A ‘value-based pricing’ scheme would mean that the NHS would bring medicines into use as soon as they are licensed and clinicians would be able to do so on the basis of their relative clinical effectiveness. As soon as the evidence is available to do so, the NICE appraisal would form a part of the pricing scheme, and the price of a drug would be required to reflect its therapeutic benefit. Where the cost-effectiveness data is insufficient, this would not lead to a drug being refused, but could be subject to a ‘risksharing’scheme, the one we suggested which was piloted by Johnson and Johnson in relation to Velcade, a drug for the treatment of multiple myeloma.
The Conservative consultation is a welcome new angle on the funding debate and in conjunction with the government’s review of the top-up scheme could be the basis of a consensus for how the NHS handles this challenge – the prospect that people may want treatments that the NHS has not licensed.

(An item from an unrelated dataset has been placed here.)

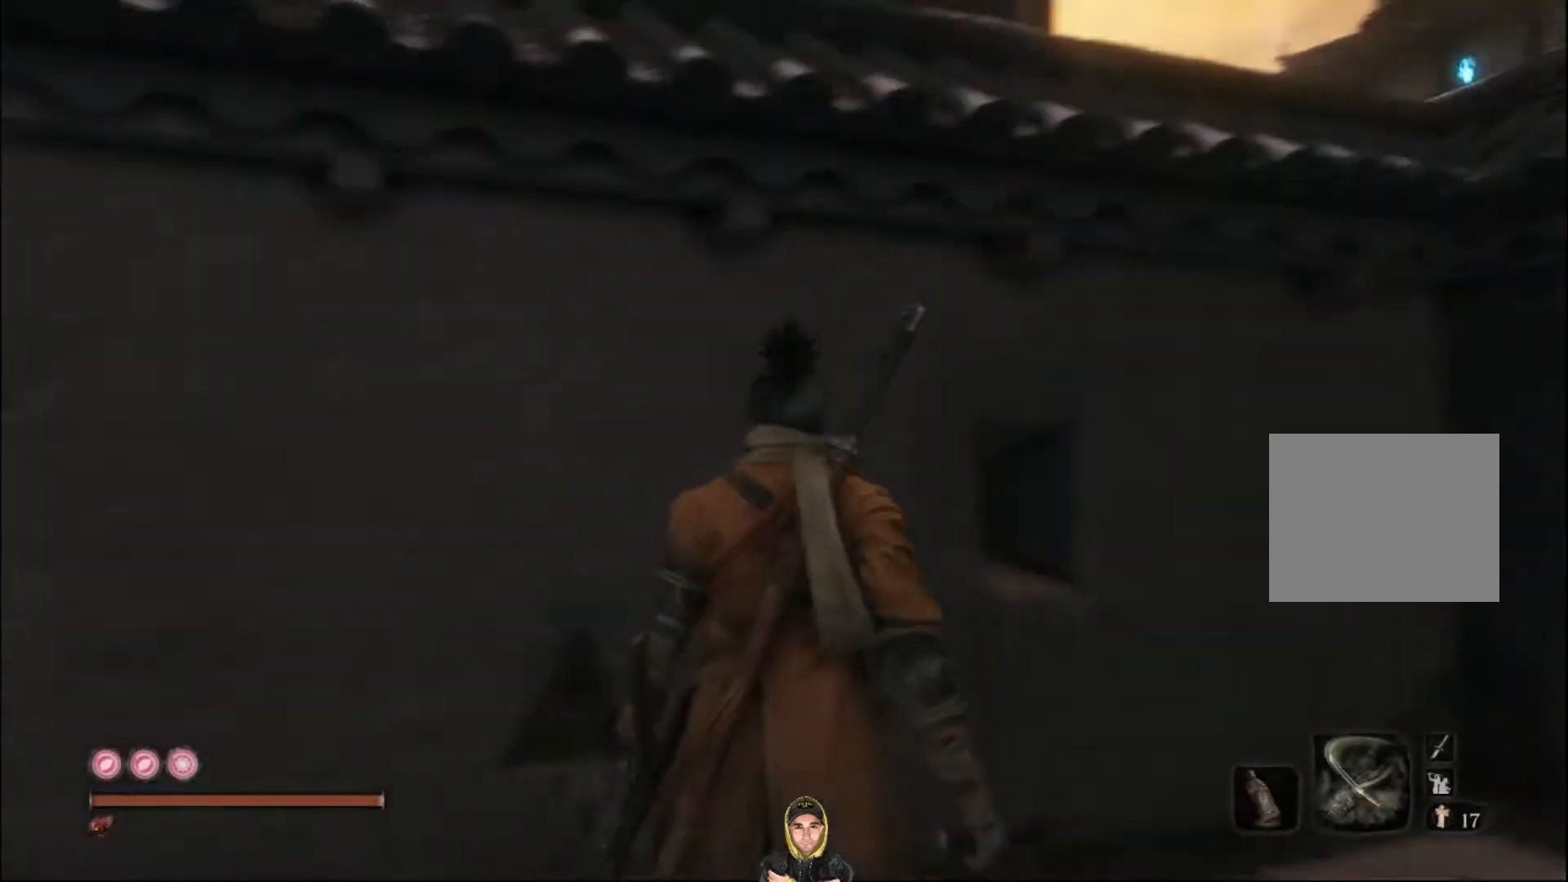
{"buttons": [], "left_stick": "center", "right_stick": "up", "events": [[233, "right_stick", "up"]]}
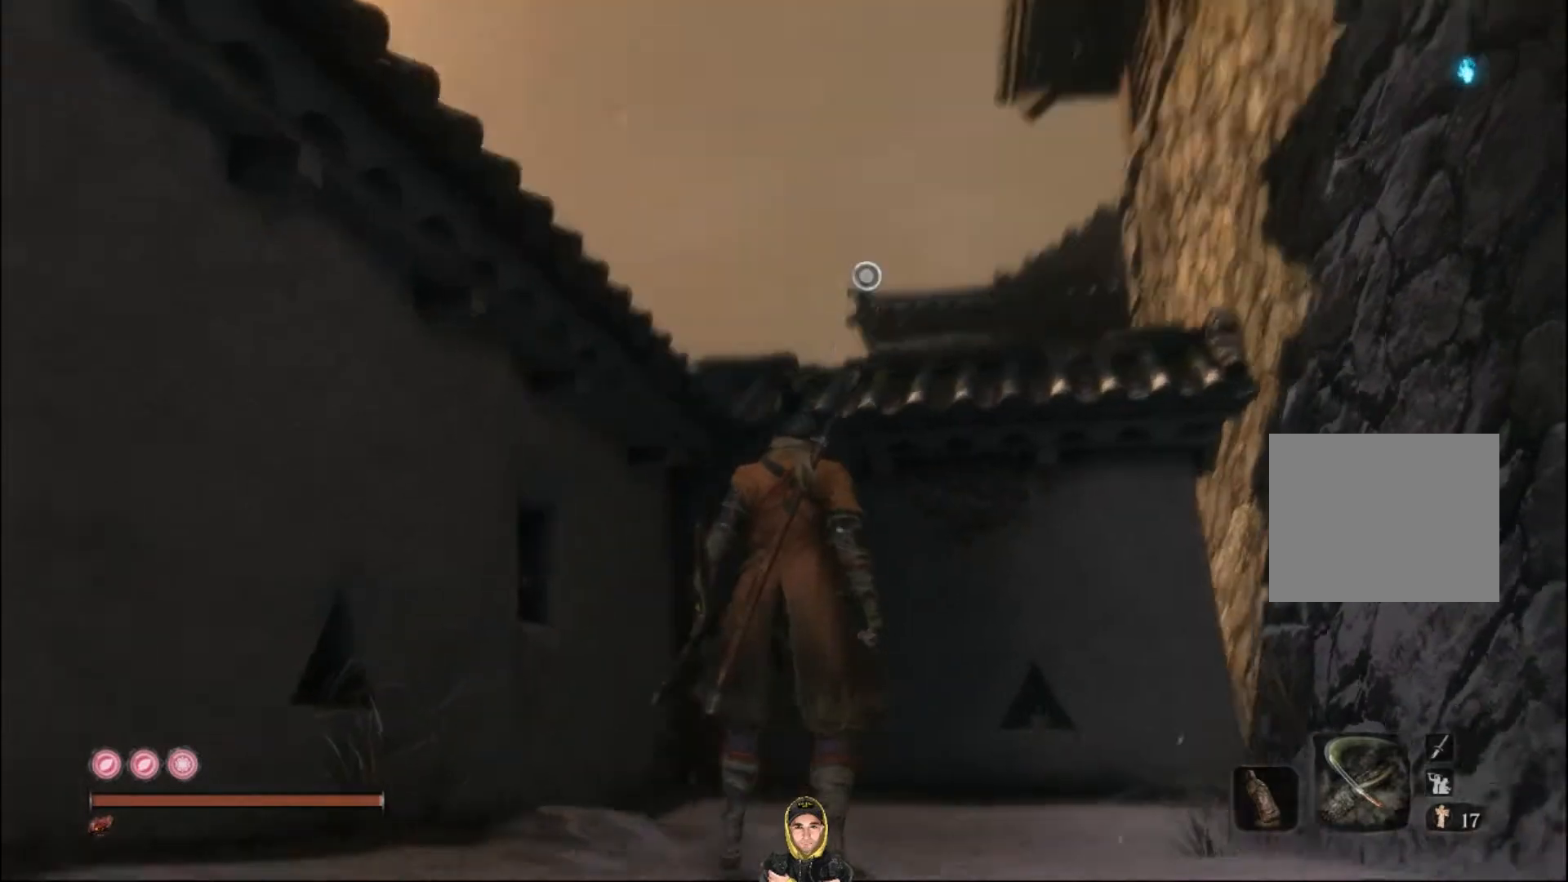
{"buttons": ["CROSS"], "left_stick": "up", "right_stick": "up", "events": [[267, "left_stick", "up"], [300, "CROSS", "down"]]}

A positive opportunity for consensus?
It is inevitable that a wider debate about whether the NHS model and its predominatly tax-based funding can cope. It is happening everywhere in the world. In today’s Observer, for example, is a report from Spain where the regional government in Valencia has announced that it will no longer provide for the British ex-patriot population, mostly based in the Casta Blanca region. ‘The Spanish authorities say that providing for 500,000 Britons – most of them over 50 – as well as caring for other Europeans, ‘is placing an impossible burden on the health service’. It is costing £790m per annum.
The challenge is to find a pragmatic solution to accommodate something that already happens in the NHS with a founding principle that has not been removed. Though the issues are complex, the debate is necessary in order to achieve consensus on the future role of the NHS in our society.